Kantine girdiğimizde gözüme ilk çarpan Keremlerin masası oldu. Kerem, Hakan, Giray, Yağmur, Melis. Gözlerimi çevirip çarprazlarındaki boş masaya yöneldim ve oturdum. Kızlarla sohbet koyulaşmış kahkahalarla gülerken Çisemle aramdaki ve Çisemle Selisin arasındaki sandalyeler çekildi. Yağmur ve Melis'in oturmasını hiç takmadan konuşmaya devam ettik.

"Eee Eylül çok ötüyotdun ne oldu biz geldik. Hiç bir şey demiyorsun?" diyip güldü Yağmur. Bizse konuşup gülmeye devam ettik. Ama yüzsüz olduklarından mesajı almıyorlar tabi.

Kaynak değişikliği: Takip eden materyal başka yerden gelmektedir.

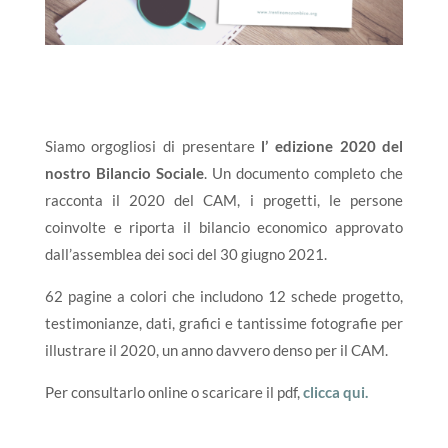
Siamo orgogliosi di presentare
l’ edizione 2020 del
nostro Bilancio Sociale
. Un documento completo che
racconta il 2020 del CAM, i progetti, le persone
coinvolte e riporta il bilancio economico approvato
dall’assemblea dei soci del 30 giugno 2021.
62 pagine a colori che includono 12 schede progetto,
testimonianze, dati, grafici e tantissime fotografie per
illustrare il 2020, un anno davvero denso per il CAM.
Per consultarlo online o scaricare il pdf,
clicca qui.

"Yağmur, arkadaşlar kendilerini fazla bir şeyler sanıyolar sanırım." dediğinde Melis Yağmurda bir şeyler dedi. Biraz sonra onlarda uğraşmaktan vazgeçmişlerdi. Tam kalkacakları sırada Yağmur'a döndüm.

"Aaa sizde mi burdaydınız ya" dediğimde direk gülmeye başlayan Çisem'e göz kırptım. Oda hemen mesajı aldı tabi. Çünkü o Yağmurlar gibi salak değil. Çünkü o benim kardeşim.

"Yağmur ya senin yanağına noldu?" diyip gözlerini Yağmur'a dikti. "Kim çizdiyse fena çizmiş" diye gülmeye başladığında Yağmur Çisem'e doğru atılacağı sırada arkadan Giray'ın sesi duyuldu.

"Yağmur!" diye gürleyip büyük adımlarla bizim masaya geldi.

"Ne yaptığını sanıyorsun sen?" dediğinde hepimiz şoka uğramıştık. Giray bizi mi savunuyordu?

"Giray sen ne diyorsun asıl?" diyen Melis'e döndüm. O da en az bizim kadar şaşkındı.

"Çabuk bu masadan kalkın ve Selislere de bulaşmayın diyorum" diyip Selis'e baktı. Selis ise anlamsızca Giray'a bakıyordu. Aslında hepimiz anlamsızca Giray'a bakıyorduk. Yağmur sinirle masanın yanından geçerken Selis ayaklandı.

"Aaa daha karpuz keseceedik."

Yağmur omuz atıp geçerken Selis bana döndü ve şımarık şımarık "Eylüüüülll baksanaa omzumaa napmııışşşş" dediğinde resmen anırmıştım. Yağmur'un "Kereeem baksanaa yüzümee naaapmmııışş" dediği lafı taklit etmişti ve bunu Yağmur'da bende anlamıştık. Kerem anladı mı acaba diye merak edip Kerem'e döndüğümdeyse bize bakarak sırıttığını gördüm. Ama baktığımı görünce hemen ifadesizleşti. Göz yanılması mıydı acaba?

Yağmur tam geri döneceği sırada Giray'ın bakışlarını gördü ve sinirle kantinden çıktı. Çıktıklarından sonra Giray direk Selis'e döndü ve gülümsedi. Çisem'de, Selis'te, bende şok olmuş haldeydik. Gerçekten Giray'a ne oldu birden?